Today, the “system” and “environment” concepts influence how people speak about and question what is included or excluded from worlds that matter: social, political, ecological. People speak of joining systems and beating them; people love environments and fight over them. Spaceflight elaborates and extends these concepts more intensively than most other types of social practice. I did fieldwork for my book in sites where living systems are being experimented on, artificial environments are being built, and far-off unEarthly environments are being connected to U.S. institutions through modes of occupation and remote sensing.
The book is therefore grounded in the anthropological understanding that social groups have different ideas about how things are connected. Such ideas can be extremely powerful but can also be completely taken for granted. People may not question how such concepts are cultivated or how they shape the worlds they live in. As an anthropologist, I have been pursuing this question: What are some basic concepts of relatedness that motivate thought, action, and power?
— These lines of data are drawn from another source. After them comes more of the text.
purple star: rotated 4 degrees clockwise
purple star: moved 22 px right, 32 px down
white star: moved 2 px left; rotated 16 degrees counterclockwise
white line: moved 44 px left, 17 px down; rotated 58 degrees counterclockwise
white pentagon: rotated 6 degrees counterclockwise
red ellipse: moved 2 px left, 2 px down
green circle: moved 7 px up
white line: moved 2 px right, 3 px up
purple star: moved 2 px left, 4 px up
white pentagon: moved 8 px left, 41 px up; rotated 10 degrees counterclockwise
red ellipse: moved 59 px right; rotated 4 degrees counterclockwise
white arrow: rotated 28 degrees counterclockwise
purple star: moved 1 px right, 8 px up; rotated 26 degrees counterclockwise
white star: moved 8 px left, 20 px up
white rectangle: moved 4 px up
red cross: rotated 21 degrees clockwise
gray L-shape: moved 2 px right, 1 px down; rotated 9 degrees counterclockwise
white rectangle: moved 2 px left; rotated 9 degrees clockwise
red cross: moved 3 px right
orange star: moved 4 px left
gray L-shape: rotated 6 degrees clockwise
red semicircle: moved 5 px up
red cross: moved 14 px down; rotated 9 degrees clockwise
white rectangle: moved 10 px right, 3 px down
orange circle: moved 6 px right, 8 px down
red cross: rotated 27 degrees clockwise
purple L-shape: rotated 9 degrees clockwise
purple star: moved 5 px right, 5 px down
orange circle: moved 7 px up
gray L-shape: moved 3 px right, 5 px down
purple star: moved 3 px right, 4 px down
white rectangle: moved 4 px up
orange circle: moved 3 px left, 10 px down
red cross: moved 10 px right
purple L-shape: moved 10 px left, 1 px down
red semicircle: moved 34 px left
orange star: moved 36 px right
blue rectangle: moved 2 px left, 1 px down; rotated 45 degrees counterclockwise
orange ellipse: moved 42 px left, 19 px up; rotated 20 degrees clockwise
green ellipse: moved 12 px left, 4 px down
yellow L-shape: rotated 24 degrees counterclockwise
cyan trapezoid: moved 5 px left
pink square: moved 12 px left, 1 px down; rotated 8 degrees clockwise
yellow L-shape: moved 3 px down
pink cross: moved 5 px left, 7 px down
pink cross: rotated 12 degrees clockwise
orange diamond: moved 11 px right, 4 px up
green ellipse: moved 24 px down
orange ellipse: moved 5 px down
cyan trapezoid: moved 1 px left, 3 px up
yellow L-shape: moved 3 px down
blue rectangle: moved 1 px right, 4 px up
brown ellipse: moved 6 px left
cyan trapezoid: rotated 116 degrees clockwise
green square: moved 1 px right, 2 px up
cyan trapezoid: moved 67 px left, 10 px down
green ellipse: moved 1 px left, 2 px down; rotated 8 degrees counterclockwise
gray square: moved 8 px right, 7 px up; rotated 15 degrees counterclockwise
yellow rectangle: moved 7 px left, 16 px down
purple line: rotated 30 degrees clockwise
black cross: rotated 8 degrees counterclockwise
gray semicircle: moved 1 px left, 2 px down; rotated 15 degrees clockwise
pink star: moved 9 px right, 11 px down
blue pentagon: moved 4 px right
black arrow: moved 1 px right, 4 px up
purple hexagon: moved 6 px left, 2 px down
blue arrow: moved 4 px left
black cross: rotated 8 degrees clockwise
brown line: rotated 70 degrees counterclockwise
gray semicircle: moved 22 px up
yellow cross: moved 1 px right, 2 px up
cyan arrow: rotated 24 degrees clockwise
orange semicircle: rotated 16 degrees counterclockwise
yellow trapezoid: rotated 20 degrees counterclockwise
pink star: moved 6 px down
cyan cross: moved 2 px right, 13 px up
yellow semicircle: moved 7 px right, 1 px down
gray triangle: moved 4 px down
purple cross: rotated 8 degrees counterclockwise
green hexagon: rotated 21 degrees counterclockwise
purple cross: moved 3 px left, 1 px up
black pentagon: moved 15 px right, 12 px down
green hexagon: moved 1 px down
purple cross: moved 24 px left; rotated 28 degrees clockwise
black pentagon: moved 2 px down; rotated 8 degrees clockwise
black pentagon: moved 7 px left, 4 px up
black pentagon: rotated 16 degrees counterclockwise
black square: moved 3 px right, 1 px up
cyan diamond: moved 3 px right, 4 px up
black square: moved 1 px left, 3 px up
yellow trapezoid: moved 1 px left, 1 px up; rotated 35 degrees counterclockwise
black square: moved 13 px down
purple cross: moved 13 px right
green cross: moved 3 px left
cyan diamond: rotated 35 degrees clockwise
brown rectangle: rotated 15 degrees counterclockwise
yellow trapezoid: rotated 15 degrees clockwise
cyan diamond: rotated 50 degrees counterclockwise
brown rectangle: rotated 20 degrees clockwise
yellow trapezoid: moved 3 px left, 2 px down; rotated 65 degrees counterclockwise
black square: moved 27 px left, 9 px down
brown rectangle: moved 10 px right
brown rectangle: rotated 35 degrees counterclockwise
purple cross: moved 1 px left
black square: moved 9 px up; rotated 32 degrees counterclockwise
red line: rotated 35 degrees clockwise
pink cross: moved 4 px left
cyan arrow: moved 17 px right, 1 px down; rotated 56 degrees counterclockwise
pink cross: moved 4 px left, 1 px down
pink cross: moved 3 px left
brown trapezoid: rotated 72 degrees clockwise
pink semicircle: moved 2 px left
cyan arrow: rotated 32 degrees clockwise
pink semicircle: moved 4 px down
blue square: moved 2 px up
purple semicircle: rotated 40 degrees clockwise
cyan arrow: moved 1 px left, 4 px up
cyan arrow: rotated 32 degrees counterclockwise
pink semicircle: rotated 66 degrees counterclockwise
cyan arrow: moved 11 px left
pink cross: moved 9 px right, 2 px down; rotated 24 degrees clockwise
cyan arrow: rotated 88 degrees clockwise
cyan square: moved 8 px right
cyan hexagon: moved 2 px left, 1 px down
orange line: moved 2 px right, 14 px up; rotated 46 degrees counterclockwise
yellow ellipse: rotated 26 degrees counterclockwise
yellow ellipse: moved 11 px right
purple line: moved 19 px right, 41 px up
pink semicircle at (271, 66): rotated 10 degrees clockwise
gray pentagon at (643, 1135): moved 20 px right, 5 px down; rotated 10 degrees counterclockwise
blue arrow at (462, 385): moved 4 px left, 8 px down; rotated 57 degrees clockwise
As a result, the chapters of the book engage a few key questions: What can spaceflight practices and social activities teach us about these basic relational ideas that inform diverse U.S. political perspectives, technical practices, and imaginations of futures? Or about how experts control what counts as “in” or “out” of relation? Or about how modern cosmologies get produced? I attempt to answer these questions by taking the U.S. relationships with the solar system as its object of study.